Problem - Reproduce word for word the part of the article on Yahoo's advertising test with Google starting with "The two-week experiment" and going on through "its own partners.".

Document extract -
__________

Yahoo Inc. is surrendering some of its advertising space to Internet search leader Google Inc. in an unusual test that appears designed to frustrate Yahoo's unsolicited suitor, Microsoft Corp.
The two-week experiment announced Wednesday will allow Google to show ads tied to about 3 percent of the queries made in the United States through Yahoo's search engine — the Internet's second largest after Google's.
Yahoo will still use its own technology — acquired and developed at a cost of more than $2 billion — to place ads next to the other search results on its Web site. The Sunnyvale-based company also will continue to distribute search ads to its own partners.
Together, Google and Yahoo control more than 80 percent of the U.S. search market, making it highly unlikely that antitrust regulators would allow the Silicon Valley rivals to form a long-term advertising alliance, analysts said.

__________

Data section -

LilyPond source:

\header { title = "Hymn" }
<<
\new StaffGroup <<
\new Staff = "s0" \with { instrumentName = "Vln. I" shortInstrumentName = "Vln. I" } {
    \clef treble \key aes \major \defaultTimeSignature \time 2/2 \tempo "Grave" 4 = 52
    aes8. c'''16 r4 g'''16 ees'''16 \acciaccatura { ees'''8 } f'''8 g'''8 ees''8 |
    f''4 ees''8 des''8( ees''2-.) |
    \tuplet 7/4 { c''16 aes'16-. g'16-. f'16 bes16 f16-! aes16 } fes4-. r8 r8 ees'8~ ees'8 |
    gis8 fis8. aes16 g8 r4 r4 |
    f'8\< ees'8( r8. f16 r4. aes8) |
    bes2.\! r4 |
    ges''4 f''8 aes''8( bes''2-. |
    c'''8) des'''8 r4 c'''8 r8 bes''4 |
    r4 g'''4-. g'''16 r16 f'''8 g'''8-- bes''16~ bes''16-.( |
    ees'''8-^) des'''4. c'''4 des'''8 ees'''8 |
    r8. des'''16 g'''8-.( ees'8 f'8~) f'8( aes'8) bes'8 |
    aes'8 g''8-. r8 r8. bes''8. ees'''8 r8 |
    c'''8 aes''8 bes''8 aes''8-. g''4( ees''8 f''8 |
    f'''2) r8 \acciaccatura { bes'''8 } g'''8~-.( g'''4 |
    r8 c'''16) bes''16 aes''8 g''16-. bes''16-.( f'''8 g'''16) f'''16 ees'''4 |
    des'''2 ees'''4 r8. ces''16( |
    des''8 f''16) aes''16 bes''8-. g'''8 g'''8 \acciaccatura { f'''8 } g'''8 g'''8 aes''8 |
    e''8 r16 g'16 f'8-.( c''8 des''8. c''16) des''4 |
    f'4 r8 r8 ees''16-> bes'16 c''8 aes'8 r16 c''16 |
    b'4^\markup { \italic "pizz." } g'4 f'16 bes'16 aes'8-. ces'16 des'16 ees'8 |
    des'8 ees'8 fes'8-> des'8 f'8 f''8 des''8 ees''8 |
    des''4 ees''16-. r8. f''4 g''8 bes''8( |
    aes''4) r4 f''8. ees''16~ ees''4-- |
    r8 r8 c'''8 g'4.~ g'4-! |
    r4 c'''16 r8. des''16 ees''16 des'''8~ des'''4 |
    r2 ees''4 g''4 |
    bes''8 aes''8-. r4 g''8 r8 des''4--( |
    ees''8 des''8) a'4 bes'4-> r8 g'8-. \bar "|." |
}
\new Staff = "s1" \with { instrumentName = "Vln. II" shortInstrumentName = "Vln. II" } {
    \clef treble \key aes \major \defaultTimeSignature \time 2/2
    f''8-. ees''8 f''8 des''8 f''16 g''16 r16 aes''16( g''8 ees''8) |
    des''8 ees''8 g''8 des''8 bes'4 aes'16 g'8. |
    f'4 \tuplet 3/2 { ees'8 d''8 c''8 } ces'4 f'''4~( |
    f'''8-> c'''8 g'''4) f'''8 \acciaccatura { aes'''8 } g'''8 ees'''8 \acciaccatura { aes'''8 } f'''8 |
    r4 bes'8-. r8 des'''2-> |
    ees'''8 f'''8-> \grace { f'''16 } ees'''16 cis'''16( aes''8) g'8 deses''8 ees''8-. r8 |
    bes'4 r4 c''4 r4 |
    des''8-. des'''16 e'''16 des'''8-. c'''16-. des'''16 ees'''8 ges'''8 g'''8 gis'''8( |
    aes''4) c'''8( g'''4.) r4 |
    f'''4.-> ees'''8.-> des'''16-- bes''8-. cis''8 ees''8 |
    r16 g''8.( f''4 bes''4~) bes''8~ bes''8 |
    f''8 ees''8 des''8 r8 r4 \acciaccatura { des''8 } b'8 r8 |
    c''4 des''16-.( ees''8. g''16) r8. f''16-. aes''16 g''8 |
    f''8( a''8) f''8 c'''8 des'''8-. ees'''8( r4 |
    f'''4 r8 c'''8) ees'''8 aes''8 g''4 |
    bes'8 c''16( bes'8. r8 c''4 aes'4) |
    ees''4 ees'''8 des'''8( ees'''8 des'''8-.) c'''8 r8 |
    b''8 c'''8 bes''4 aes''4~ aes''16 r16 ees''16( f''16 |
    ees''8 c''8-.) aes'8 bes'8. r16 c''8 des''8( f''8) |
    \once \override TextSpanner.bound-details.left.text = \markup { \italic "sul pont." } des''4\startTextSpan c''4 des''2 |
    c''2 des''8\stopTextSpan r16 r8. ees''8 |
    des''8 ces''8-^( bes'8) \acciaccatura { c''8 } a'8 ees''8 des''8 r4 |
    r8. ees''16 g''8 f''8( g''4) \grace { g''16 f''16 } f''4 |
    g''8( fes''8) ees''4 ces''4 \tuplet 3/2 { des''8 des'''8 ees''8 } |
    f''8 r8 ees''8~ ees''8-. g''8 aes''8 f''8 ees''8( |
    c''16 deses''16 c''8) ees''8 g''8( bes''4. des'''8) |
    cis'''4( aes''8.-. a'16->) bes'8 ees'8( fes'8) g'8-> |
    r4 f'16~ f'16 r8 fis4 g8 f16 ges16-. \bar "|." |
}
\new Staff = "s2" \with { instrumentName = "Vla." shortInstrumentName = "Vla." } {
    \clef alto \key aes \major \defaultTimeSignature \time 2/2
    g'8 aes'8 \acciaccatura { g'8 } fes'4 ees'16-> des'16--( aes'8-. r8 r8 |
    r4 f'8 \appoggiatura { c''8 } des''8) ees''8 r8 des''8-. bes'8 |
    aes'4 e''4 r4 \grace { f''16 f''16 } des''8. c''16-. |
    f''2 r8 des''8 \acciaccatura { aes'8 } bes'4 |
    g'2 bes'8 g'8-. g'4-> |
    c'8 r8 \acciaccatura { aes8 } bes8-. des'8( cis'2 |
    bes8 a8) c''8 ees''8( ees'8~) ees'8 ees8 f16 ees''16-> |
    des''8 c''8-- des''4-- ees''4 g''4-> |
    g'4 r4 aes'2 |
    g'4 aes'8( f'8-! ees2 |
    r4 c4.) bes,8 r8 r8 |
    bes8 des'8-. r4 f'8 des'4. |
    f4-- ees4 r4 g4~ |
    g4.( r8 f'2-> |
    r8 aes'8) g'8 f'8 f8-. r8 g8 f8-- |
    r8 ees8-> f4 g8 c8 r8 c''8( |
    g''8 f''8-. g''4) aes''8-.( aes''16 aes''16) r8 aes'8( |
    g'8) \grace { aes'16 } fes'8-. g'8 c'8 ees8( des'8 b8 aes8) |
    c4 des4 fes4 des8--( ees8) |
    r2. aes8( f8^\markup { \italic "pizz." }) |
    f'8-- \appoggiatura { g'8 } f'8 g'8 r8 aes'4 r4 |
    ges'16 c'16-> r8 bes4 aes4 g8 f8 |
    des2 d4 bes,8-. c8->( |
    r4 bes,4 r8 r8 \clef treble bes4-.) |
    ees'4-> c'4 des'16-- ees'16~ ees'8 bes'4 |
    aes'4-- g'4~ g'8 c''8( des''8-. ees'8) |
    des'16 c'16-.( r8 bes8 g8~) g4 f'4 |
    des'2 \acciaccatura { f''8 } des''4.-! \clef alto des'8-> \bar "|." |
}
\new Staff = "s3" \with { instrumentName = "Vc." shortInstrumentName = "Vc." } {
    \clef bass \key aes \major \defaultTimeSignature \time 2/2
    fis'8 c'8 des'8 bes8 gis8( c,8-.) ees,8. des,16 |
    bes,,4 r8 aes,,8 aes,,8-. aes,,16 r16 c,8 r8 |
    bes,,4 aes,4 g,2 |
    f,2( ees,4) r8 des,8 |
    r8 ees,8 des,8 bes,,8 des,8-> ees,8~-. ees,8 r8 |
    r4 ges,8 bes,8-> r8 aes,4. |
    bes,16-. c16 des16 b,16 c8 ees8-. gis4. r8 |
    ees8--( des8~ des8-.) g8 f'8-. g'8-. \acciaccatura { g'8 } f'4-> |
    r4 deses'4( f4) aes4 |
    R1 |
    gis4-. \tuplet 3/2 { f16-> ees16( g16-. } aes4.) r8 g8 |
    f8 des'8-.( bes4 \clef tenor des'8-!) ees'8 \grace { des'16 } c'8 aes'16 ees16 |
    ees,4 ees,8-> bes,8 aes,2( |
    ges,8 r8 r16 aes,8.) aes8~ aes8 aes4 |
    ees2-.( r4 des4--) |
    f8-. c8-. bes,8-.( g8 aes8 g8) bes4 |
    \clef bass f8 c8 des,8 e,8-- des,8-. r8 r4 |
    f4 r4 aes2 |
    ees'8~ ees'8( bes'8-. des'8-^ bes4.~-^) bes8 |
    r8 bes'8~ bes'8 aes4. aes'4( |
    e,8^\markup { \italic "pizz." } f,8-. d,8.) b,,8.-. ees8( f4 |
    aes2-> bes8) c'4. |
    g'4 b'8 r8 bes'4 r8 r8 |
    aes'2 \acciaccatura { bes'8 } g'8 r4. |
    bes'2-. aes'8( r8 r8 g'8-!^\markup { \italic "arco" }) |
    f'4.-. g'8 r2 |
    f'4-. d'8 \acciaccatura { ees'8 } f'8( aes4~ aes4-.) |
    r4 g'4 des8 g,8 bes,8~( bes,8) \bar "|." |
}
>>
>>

__________

Written answer -
The two-week experiment announced Wednesday will allow Google to show ads tied to about 3 percent of the queries made in the United States through Yahoo's search engine — the Internet's second largest after Google's.
Yahoo will still use its own technology — acquired and developed at a cost of more than $2 billion — to place ads next to the other search results on its Web site. The Sunnyvale-based company also will continue to distribute search ads to its own partners.